(Stored items)
"""
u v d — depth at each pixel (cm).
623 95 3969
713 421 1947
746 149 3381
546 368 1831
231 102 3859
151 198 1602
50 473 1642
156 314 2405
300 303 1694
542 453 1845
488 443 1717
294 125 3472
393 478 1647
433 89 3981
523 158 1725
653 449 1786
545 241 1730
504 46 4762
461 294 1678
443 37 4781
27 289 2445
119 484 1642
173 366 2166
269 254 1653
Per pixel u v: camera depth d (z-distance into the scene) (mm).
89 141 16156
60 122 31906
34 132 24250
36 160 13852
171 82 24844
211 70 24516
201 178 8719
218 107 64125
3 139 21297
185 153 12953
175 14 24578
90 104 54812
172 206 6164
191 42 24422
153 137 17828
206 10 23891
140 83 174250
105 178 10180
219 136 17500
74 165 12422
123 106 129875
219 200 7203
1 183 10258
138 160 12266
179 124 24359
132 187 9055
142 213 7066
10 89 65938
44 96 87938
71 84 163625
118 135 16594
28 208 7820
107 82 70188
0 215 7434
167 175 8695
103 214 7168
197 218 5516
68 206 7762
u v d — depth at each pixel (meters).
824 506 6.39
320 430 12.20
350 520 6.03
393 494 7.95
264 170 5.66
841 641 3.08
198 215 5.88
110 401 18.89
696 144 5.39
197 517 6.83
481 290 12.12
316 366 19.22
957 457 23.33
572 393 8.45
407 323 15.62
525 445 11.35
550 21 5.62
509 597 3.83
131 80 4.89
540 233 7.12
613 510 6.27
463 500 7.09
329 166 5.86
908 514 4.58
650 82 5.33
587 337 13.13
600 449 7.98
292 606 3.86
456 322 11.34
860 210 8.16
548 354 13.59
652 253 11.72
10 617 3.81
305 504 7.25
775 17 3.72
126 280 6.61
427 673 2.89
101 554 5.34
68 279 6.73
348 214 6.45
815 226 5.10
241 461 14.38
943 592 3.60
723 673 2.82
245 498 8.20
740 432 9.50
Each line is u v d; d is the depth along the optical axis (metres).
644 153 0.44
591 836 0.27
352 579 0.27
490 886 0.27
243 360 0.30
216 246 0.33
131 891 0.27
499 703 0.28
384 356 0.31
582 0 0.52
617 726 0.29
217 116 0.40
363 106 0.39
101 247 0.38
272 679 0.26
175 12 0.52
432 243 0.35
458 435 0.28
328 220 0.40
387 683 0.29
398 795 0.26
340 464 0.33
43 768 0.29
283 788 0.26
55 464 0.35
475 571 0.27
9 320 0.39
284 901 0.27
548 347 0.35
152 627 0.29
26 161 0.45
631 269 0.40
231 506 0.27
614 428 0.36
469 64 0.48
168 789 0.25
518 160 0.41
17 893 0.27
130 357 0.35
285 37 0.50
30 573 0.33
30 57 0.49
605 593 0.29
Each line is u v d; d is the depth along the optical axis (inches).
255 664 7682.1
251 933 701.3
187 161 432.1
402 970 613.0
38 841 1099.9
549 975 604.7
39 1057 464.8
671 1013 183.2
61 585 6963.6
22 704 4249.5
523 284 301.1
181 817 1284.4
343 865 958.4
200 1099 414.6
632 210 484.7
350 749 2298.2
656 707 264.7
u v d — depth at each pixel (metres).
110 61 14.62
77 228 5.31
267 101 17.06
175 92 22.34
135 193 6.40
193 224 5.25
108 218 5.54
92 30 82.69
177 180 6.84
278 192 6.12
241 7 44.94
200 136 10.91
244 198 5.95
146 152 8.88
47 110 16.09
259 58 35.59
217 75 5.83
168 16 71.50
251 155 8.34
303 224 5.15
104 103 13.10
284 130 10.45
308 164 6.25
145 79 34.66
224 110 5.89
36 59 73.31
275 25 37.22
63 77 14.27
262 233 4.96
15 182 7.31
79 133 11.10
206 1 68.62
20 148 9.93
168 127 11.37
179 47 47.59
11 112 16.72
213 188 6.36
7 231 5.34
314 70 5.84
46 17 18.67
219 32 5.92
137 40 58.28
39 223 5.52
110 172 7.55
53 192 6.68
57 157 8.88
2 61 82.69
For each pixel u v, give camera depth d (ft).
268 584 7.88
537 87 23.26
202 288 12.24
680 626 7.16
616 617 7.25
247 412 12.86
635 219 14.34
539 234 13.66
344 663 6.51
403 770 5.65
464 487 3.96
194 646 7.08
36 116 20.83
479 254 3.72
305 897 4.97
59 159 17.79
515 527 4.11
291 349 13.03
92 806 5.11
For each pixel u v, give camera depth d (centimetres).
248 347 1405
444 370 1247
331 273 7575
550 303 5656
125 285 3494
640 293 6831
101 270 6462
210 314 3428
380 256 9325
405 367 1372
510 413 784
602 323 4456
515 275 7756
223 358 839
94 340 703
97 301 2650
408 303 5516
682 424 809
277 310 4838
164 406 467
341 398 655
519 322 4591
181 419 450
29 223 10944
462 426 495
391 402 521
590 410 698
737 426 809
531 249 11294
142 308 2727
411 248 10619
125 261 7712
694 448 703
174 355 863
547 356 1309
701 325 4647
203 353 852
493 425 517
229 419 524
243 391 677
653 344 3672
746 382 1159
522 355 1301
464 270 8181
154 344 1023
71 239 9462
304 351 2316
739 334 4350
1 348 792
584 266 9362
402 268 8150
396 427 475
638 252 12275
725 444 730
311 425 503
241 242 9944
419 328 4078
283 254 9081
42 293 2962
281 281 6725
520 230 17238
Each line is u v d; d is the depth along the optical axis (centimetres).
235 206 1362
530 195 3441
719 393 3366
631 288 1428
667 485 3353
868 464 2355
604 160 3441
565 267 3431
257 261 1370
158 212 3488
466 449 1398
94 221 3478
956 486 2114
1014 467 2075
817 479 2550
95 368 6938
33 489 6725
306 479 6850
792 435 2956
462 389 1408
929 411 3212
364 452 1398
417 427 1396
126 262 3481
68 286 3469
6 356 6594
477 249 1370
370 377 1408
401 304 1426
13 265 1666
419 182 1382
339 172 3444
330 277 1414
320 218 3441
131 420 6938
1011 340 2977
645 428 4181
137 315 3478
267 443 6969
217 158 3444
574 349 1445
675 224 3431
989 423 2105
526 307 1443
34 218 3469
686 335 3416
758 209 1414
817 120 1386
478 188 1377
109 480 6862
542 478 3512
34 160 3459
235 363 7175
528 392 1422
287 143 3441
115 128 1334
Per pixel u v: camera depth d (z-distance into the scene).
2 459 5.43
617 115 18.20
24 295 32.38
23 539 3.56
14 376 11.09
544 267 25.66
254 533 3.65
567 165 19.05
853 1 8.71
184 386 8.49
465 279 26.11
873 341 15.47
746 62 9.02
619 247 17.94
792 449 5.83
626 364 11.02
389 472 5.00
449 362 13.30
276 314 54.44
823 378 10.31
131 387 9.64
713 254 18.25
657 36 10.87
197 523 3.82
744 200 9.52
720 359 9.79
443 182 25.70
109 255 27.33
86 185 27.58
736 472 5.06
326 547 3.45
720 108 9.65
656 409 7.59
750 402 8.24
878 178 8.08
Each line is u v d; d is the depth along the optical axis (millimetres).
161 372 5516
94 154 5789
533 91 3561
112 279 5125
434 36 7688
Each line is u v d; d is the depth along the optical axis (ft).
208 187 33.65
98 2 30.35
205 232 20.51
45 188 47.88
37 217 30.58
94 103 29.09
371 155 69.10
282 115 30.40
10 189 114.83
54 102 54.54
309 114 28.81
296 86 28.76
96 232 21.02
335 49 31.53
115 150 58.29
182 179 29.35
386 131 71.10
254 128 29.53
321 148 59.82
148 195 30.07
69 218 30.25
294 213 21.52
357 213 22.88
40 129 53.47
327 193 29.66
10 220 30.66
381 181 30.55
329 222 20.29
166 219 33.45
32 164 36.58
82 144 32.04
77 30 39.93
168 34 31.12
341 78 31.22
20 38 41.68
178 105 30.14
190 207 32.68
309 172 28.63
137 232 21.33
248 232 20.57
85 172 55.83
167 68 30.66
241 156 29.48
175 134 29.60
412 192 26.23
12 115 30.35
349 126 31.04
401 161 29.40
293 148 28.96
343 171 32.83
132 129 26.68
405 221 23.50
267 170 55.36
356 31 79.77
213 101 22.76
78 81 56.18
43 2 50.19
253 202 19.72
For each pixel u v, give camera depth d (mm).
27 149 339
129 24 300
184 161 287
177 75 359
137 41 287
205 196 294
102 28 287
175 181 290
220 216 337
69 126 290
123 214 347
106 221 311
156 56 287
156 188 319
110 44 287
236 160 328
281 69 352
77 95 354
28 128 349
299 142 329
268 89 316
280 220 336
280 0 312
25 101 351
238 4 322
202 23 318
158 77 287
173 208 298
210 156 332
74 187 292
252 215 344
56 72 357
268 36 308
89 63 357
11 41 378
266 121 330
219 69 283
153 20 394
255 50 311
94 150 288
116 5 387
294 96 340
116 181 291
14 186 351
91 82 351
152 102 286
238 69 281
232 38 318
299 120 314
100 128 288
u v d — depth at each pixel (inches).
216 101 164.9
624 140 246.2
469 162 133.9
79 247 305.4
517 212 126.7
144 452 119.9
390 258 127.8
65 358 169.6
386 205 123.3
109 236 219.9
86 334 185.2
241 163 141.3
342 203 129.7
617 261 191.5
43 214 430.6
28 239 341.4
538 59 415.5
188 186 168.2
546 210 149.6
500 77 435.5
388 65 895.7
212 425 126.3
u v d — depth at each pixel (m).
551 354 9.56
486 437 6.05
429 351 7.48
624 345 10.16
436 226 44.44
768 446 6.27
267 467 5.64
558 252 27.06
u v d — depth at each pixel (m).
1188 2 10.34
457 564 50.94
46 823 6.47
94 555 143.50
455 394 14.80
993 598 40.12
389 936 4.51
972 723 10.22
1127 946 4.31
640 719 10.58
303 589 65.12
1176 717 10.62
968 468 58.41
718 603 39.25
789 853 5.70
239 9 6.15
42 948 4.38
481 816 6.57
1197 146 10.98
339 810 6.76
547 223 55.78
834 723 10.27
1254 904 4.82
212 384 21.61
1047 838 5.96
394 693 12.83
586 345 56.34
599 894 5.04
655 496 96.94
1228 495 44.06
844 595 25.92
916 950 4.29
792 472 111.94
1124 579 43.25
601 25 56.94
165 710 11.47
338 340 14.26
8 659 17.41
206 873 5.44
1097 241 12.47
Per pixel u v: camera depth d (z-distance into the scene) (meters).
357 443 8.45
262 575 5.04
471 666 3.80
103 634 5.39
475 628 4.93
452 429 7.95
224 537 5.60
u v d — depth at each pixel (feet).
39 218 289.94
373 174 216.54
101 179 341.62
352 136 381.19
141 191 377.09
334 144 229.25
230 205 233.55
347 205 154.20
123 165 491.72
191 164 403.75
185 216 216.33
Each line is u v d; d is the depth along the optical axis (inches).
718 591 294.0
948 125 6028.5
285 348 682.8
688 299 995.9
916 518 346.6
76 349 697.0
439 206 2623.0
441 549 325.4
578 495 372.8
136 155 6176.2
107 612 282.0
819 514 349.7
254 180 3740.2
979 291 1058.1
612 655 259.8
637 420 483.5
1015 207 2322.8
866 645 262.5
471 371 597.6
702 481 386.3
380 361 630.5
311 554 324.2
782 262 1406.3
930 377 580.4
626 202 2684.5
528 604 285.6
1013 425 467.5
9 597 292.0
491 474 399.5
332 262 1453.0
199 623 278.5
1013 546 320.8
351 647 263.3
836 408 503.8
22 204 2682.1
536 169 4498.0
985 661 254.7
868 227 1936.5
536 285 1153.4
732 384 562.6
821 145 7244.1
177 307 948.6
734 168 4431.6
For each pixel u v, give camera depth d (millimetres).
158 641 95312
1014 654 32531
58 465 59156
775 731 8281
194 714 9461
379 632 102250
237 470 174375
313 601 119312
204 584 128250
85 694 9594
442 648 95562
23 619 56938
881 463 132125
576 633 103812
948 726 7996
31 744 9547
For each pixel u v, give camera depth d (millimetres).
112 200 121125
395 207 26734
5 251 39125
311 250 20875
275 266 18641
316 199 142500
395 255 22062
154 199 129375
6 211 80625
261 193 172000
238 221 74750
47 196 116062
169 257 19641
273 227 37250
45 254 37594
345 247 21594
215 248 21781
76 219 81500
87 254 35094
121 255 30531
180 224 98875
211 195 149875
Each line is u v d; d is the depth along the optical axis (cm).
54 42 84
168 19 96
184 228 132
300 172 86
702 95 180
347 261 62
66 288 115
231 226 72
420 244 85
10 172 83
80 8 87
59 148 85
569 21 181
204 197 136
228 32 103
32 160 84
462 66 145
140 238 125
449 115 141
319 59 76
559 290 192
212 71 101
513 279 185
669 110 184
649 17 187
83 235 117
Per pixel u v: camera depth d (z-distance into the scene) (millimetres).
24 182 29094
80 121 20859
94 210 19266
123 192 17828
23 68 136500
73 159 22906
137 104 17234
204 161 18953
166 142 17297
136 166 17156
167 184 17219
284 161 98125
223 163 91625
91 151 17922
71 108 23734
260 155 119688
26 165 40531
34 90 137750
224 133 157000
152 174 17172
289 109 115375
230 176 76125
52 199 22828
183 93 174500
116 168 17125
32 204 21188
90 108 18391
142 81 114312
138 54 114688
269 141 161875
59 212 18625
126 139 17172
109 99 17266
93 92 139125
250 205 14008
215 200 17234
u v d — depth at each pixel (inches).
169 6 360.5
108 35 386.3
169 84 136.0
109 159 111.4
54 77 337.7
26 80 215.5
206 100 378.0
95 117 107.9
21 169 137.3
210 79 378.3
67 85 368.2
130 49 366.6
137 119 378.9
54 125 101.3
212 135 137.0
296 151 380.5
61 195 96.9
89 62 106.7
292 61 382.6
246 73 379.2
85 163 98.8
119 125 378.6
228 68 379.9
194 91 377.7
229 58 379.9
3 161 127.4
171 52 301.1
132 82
"""
• **Problem statement**
Above are the records; from them, give again exactly the lines from the one containing "165 710 11.47" through the one containing "191 164 403.75", both included.

• **Output**
165 710 11.47
338 340 14.26
8 659 17.41
206 873 5.44
1097 241 12.47
Per pixel u v: camera depth d (z-distance into the scene) (meters).
357 443 8.45
262 575 5.04
471 666 3.80
103 634 5.39
475 628 4.93
452 429 7.95
224 537 5.60
u v d — depth at each pixel (feet).
39 218 289.94
373 174 216.54
101 179 341.62
352 136 381.19
141 191 377.09
334 144 229.25
230 205 233.55
347 205 154.20
123 165 491.72
191 164 403.75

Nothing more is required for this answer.